• **Study material**:

+ + + + +

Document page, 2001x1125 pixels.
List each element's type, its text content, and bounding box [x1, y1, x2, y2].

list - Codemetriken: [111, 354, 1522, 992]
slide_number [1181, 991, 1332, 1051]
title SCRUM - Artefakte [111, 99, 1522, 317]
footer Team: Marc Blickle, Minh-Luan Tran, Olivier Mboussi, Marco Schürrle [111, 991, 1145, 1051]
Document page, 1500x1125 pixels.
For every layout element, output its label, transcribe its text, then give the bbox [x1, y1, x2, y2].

+ + + + +

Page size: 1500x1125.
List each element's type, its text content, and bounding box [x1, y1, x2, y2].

+ + + + +

• **Directions for this task**:
When you reach the line with "Document page, 1500x1125 pixels." in the records above, start writing out lines exactly, and stop once the line with "For every layout" has been written; include nothing else.

• **Problem solution**:
Document page, 1500x1125 pixels.
For every layout element, output its label, transcribe its text, then give the bbox [x1, y1, x2, y2].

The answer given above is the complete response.